## DATASET RECORDS
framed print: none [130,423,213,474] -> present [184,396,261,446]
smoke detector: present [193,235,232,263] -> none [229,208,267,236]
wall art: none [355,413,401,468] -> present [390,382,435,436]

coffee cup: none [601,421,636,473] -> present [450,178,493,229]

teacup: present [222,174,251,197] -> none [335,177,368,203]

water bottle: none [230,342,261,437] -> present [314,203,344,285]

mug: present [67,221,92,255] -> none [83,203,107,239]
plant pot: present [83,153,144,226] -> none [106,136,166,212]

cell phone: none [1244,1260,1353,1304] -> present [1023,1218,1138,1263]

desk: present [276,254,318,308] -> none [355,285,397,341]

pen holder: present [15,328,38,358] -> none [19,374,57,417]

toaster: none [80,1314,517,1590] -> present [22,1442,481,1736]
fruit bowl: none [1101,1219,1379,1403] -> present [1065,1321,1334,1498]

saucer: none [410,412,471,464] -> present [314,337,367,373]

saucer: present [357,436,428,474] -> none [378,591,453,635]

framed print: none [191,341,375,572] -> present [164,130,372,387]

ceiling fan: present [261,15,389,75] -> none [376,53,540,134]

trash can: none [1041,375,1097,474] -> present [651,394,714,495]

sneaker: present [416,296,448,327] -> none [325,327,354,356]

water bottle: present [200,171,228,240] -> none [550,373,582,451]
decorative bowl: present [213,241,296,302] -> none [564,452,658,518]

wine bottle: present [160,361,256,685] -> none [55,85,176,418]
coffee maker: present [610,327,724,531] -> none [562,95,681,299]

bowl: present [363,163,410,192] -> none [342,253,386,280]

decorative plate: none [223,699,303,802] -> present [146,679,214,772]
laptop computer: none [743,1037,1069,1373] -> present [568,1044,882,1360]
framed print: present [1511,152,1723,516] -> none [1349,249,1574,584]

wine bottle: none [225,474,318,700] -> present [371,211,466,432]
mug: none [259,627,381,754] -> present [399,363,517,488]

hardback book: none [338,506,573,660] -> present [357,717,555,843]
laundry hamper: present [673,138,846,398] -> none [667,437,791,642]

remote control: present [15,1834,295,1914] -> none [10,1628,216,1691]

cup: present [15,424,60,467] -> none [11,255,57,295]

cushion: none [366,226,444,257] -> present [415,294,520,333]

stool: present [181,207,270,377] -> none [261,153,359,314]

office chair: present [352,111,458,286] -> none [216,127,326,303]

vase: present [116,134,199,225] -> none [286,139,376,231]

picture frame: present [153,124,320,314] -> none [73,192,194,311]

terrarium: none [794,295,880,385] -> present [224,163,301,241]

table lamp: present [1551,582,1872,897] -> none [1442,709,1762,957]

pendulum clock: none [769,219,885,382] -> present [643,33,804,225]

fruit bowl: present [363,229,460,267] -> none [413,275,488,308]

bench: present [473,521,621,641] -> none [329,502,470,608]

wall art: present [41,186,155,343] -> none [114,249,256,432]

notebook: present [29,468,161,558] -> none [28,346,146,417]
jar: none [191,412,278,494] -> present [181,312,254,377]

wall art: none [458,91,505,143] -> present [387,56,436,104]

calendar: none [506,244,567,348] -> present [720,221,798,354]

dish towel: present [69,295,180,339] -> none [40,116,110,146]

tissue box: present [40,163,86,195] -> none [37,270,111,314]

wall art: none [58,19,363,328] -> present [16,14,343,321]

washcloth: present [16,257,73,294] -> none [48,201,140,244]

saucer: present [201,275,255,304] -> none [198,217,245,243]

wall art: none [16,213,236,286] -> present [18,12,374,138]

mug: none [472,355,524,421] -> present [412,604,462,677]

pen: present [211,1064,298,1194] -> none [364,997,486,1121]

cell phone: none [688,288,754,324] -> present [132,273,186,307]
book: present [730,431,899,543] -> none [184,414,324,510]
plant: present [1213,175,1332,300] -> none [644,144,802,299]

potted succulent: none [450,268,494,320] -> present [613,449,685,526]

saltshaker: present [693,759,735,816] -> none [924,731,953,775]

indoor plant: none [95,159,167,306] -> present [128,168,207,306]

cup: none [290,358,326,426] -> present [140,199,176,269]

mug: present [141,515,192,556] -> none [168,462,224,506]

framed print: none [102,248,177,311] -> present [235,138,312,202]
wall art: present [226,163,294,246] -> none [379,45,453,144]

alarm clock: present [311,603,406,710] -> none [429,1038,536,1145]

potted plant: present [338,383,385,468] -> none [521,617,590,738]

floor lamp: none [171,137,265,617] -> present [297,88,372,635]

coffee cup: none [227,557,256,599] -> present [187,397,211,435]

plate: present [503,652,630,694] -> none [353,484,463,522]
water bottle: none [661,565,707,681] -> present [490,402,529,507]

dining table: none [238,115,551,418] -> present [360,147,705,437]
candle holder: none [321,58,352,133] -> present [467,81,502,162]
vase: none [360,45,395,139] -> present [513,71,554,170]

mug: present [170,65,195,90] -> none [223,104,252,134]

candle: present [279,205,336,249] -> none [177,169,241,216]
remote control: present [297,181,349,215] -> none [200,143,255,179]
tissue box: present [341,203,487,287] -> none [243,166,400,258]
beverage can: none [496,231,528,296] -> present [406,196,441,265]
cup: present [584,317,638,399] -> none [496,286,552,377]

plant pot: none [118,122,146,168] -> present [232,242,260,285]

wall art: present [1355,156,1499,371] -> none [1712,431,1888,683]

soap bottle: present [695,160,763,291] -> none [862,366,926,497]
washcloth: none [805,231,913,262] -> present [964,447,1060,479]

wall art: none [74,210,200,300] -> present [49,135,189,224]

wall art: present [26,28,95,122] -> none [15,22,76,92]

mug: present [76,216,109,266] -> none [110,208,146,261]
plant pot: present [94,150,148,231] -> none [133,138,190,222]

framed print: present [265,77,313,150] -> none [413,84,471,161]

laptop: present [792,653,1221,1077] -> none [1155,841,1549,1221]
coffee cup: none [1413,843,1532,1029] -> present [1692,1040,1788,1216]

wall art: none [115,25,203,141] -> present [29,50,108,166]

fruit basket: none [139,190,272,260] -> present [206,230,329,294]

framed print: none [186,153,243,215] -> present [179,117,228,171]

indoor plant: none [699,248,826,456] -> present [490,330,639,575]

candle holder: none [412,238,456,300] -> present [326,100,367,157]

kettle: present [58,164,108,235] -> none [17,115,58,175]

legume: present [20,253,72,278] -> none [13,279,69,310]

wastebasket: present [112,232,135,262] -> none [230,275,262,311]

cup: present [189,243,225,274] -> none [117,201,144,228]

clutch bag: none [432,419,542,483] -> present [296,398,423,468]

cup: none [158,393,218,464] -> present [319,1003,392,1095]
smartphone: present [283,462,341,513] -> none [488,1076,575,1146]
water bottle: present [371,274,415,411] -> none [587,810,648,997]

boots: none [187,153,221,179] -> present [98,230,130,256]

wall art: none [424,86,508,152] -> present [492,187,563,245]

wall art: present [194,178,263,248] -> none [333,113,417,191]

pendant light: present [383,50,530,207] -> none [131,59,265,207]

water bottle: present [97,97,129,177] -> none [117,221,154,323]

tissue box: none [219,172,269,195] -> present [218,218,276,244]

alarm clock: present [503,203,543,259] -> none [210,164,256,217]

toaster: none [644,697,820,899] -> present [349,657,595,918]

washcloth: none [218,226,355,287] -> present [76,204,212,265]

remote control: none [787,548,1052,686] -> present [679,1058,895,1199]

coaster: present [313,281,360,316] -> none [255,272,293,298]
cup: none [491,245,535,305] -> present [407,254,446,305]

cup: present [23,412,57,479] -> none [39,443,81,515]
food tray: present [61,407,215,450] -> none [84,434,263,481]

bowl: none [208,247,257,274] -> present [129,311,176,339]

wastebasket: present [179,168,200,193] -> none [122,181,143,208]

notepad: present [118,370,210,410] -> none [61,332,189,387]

## PROMPT
Look in the material above for the line with "water bottle: none [661,565,707,681]" and the line with "candle: present [279,205,336,249]", and transcribe exactly those lines and all lines between them, nothing more.

## TASK OUTPUT
water bottle: none [661,565,707,681] -> present [490,402,529,507]

dining table: none [238,115,551,418] -> present [360,147,705,437]
candle holder: none [321,58,352,133] -> present [467,81,502,162]
vase: none [360,45,395,139] -> present [513,71,554,170]

mug: present [170,65,195,90] -> none [223,104,252,134]

candle: present [279,205,336,249] -> none [177,169,241,216]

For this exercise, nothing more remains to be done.